Exercise objective » Your answer should be every line of the records that contains the word "center".

================

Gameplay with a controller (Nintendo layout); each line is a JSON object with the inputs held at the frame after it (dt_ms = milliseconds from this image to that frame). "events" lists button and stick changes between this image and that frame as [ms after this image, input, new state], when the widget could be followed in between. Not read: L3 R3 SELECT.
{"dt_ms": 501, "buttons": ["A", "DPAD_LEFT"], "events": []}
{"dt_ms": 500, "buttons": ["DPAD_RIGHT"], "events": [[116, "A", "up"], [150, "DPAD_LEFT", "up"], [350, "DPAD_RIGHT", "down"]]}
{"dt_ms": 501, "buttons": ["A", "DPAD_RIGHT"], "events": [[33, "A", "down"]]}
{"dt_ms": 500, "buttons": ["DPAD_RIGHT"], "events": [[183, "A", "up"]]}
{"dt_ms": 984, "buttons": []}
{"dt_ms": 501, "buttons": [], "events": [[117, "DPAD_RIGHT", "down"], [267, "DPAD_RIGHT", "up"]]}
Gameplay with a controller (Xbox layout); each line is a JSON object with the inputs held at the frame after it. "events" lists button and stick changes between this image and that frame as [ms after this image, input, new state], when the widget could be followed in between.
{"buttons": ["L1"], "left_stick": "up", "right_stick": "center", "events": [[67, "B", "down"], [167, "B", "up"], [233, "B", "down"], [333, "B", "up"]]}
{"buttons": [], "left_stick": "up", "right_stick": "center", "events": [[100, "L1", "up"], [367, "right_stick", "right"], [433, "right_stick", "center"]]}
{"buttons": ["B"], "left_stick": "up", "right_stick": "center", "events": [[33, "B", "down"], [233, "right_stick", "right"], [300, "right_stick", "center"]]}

================

Answer space »
{"buttons": ["L1"], "left_stick": "up", "right_stick": "center", "events": [[67, "B", "down"], [167, "B", "up"], [233, "B", "down"], [333, "B", "up"]]}
{"buttons": [], "left_stick": "up", "right_stick": "center", "events": [[100, "L1", "up"], [367, "right_stick", "right"], [433, "right_stick", "center"]]}
{"buttons": ["B"], "left_stick": "up", "right_stick": "center", "events": [[33, "B", "down"], [233, "right_stick", "right"], [300, "right_stick", "center"]]}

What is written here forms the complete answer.